L'IA générative n'est pas l'équivalent algorithmique d'un nouvel antibiotique à large spectre. C'est en tout cas ce dont est persuadé Sam Khalil, le vice-président en charge des applications analytiques du laboratoire pharmaceutique Novo Nordisk. L'entreprise, née au Danemark en 1923 et qui emploie 63 000 personnes dans le monde, ne voit pas cette technologie comme une réponse à ses besoins clefs, et en particulier à la découverte de nouveaux traitements.
« Dans la santé, nous avons besoin de davantage que ce qu'offre l'IA générative. Nous avons besoins de capacités de planification, de raisonnement et de critique », dit Sam Khalil. Pour ce dernier, l'IA générative s'apparente à ce que le psychologue et économiste américano-israélien Daniel Kahneman qualifie de système de premier type, fournissant des réponses rapides et automatiques. Or, la santé a davantage besoin de systèmes de type 2, capables de prises de décision plus lentes, mais aussi plus logiques et délibérées. « Des systèmes capables d'analyser des ensembles de données et d'en améliorer la compréhension », résume Sam Khalil, qui s'exprimait à l'occasion du World AI Cannes Festival (du 8 au 10 février dernier).
L'usine de Novo Nordisk à Chartres. Le groupe danois vient d'injecter 2,1 Md€ afin d'étendre les capacités de ce site de production. (Photo : D.R.)
Un jumeau... du corps humain
Pour parvenir à ces systèmes de type 2, l'expert dessine un ensemble de petits pas. A commencer par l'ajout d'une forme de mémoire aux systèmes d'IA. « Pour le court terme, le sujet est déjà couvert par les approches RAG. Mais, pour une mémoire plus persistante, il faudra probablement y associer des graphes de connaissances », indique Sam Khalil. S'y ajoute la planification, afin que le système soit à même de décomposer son action en tâches élémentaires. « Mais même ainsi, il manquera encore des capacités permettant de prédire les conséquences d'une action », relève le vice-président de Novo Nordisk.
Sam Khalil, vice-président en charge des applications analytiques de Novo Nordisk : « la plupart des utilisateurs ne savent pas comment poser des questions à un système automatisé ». (Photo : D.R.)
A l'image d'un Yann LeCun, qui défendait une vision similaire lors du même événement, Sam Khalil, qui a passé plus de 10 ans chez Novartis avant de rejoindre Novo Nordisk au printemps 2023, imagine un système d'IA capable de modéliser un environnement (dans le cas de la pharmacie, le corps humain), afin de prédire l'action de telle ou telle molécule sur ce dernier.

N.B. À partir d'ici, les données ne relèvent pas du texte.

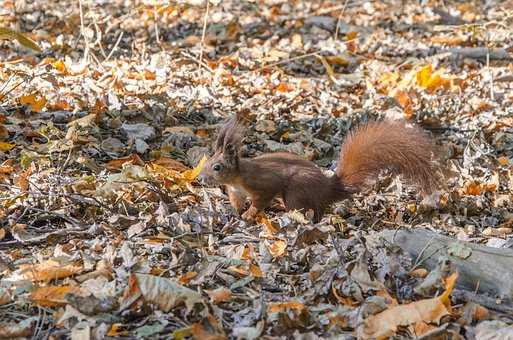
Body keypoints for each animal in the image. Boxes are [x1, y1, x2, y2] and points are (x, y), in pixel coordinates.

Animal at [200, 113, 436, 222]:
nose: (201, 179)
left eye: (217, 167)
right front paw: (234, 212)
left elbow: (260, 201)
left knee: (309, 210)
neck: (237, 178)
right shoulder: (235, 191)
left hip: (295, 191)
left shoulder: (263, 184)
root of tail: (328, 188)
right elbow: (236, 202)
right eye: (208, 162)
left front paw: (249, 214)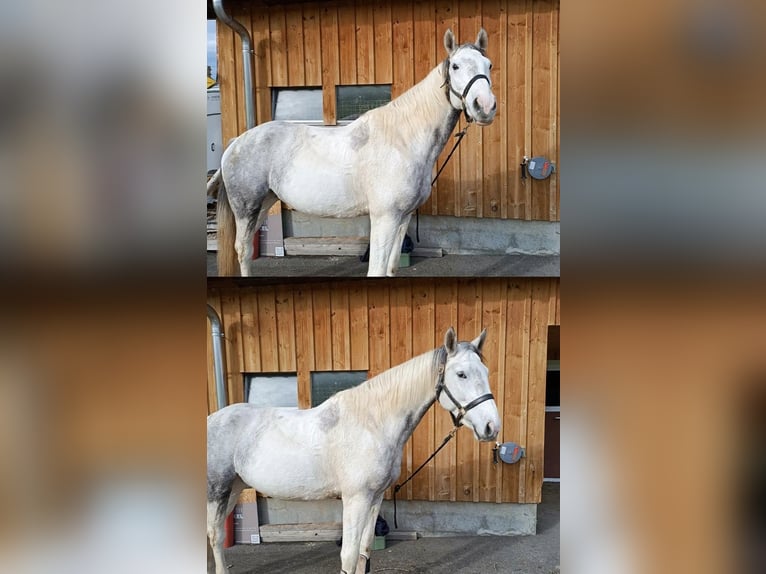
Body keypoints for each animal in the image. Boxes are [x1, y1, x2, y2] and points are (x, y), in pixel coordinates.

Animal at [207, 28, 500, 276]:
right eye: (455, 66)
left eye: (489, 65)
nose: (484, 106)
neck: (402, 140)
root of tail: (236, 141)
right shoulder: (384, 218)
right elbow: (376, 270)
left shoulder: (402, 218)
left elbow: (390, 269)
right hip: (246, 208)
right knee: (243, 250)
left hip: (265, 202)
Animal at [207, 328, 500, 574]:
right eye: (461, 374)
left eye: (486, 371)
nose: (491, 427)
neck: (371, 424)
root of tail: (213, 418)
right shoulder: (355, 499)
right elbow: (348, 555)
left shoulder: (375, 497)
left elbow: (364, 550)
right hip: (218, 490)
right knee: (215, 534)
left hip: (235, 487)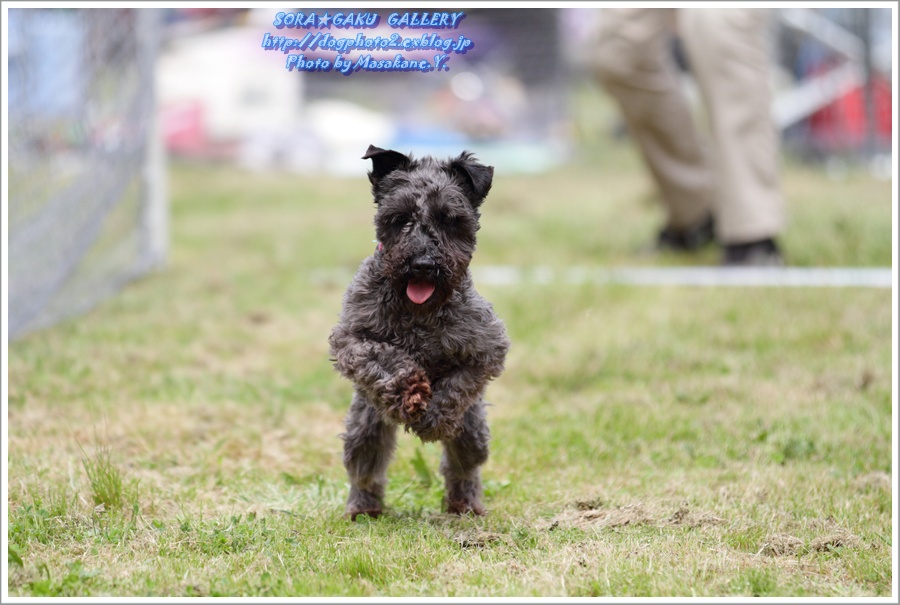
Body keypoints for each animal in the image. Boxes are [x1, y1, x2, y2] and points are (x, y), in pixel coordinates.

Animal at [328, 144, 512, 516]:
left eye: (449, 219)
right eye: (400, 218)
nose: (423, 265)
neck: (418, 312)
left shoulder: (488, 347)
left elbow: (457, 385)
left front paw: (433, 417)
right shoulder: (350, 339)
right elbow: (381, 356)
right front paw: (409, 388)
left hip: (472, 430)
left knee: (463, 467)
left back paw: (465, 504)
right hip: (364, 426)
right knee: (366, 468)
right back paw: (362, 508)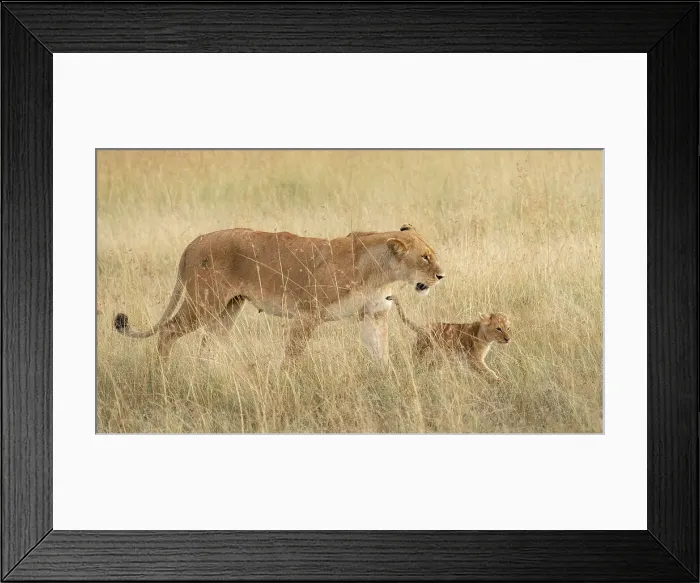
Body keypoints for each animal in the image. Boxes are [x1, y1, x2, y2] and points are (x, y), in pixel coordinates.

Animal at [114, 224, 444, 365]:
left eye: (433, 254)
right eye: (425, 257)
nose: (441, 276)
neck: (380, 272)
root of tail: (195, 240)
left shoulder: (375, 314)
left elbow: (380, 355)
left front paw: (389, 382)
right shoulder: (307, 314)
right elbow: (292, 357)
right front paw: (288, 383)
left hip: (228, 308)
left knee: (210, 343)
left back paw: (209, 373)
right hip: (204, 302)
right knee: (168, 331)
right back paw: (163, 374)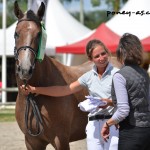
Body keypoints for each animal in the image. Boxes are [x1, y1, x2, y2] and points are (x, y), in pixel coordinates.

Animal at [14, 1, 121, 150]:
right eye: (16, 34)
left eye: (39, 34)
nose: (25, 69)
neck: (33, 96)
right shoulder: (32, 142)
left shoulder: (61, 139)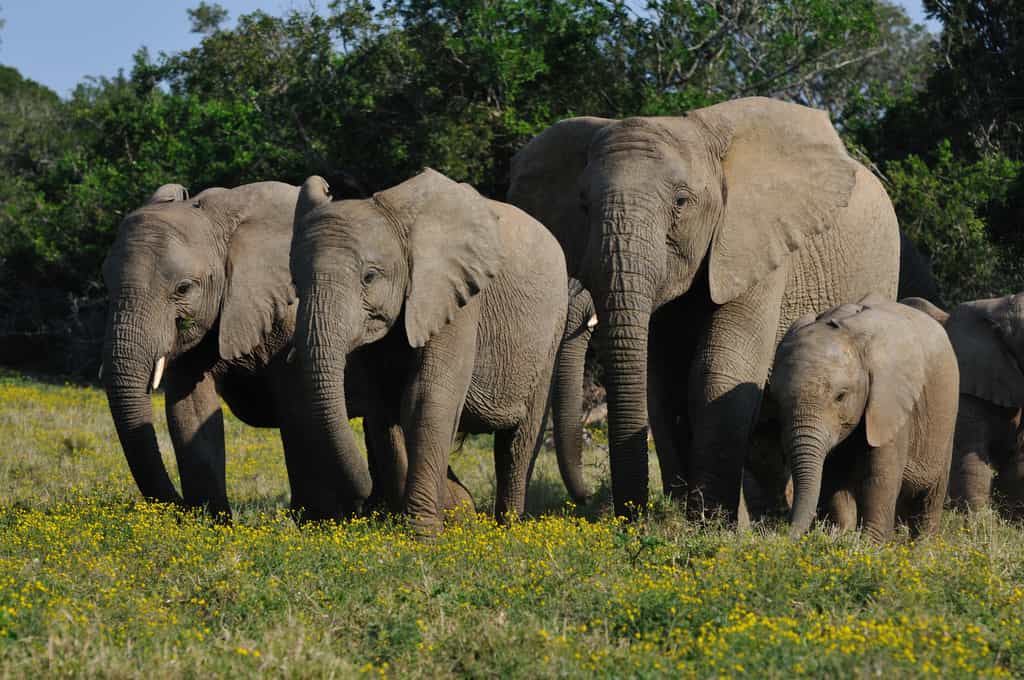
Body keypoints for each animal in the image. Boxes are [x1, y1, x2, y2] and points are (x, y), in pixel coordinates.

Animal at [100, 181, 471, 520]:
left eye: (183, 288)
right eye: (106, 285)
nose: (174, 508)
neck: (221, 221)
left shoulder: (291, 316)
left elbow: (296, 408)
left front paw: (317, 520)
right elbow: (189, 408)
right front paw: (210, 523)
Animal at [290, 169, 577, 532]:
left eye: (369, 277)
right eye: (295, 283)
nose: (359, 501)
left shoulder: (457, 296)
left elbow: (426, 396)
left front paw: (422, 534)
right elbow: (383, 408)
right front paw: (421, 521)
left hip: (551, 329)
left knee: (517, 441)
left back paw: (507, 528)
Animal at [508, 96, 900, 518]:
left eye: (681, 202)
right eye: (583, 205)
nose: (627, 514)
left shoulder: (753, 246)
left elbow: (720, 369)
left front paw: (711, 523)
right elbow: (664, 383)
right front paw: (688, 518)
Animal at [772, 295, 958, 541]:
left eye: (841, 396)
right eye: (777, 401)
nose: (783, 534)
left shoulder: (889, 403)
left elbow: (879, 476)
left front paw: (871, 544)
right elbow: (834, 475)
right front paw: (839, 537)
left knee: (930, 497)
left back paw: (923, 546)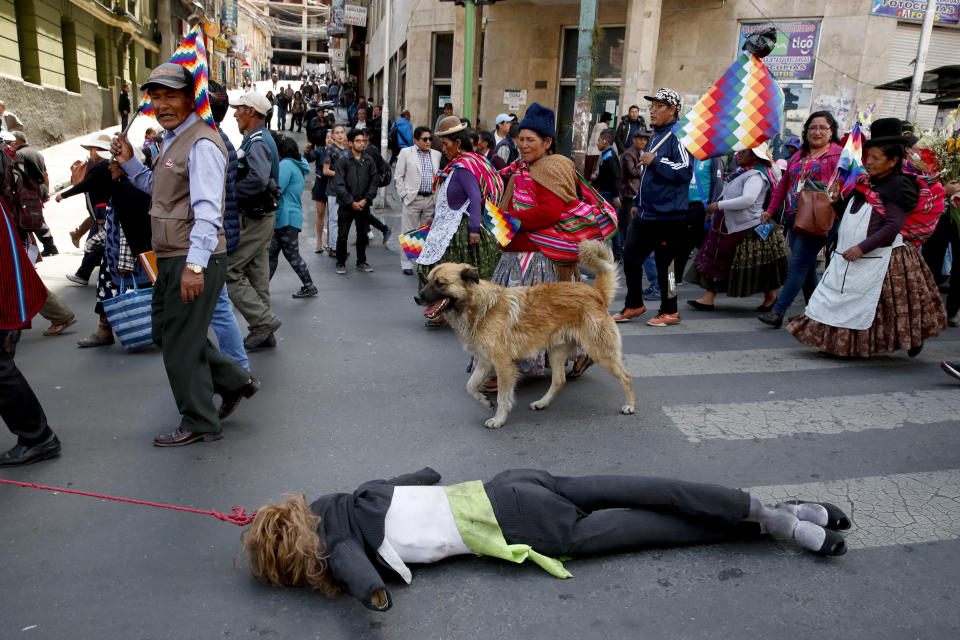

Le LLM comme interface pour les utilisateurs
« Nous n'en sommes qu'au tout début de cette évolution », dit Sam Khalil. Un virage que le laboratoire danois, qui emploie 1800 personnes en France, aborde en tentant de spécialiser de multiples IA sur une expertise particulière. « Tout démarre par un premier agent chargé de la clarification des intentions des utilisateurs. Une phase critique car la plupart des utilisateurs ne savent pas comment poser des questions à un système automatisé. Il s'agit ici d'abord d'isoler le nom des variables », indique l'expert. En somme, une interface basée sur un LLM qui doit éviter aux Data Scientists du groupe de traiter chaque demande manuellement. Une fois les variables identifiées, un ensemble d'agents devront aller récupérer les données appropriées, en travaillant de concert. « Et l'ensemble du code sera sauvegardé pour les besoins d'audit et le partage avec des experts afin d'obtenir un second avis », commente l'expert.
Si Novo Nordisk a commencé à adapter certains modèles Open Source à ses besoins propres, via des phases d'entraînement sur des données internes, Sam Khalil considère que la prochaine étape majeure vers le système automatisé qu'il dessine consistera à entraîner un LLM à « comprendre le langage de ma vie », autrement dit les séquences d'ADN. Avant, espère-t-il, de combiner cette capacité avec un modèle prédictif.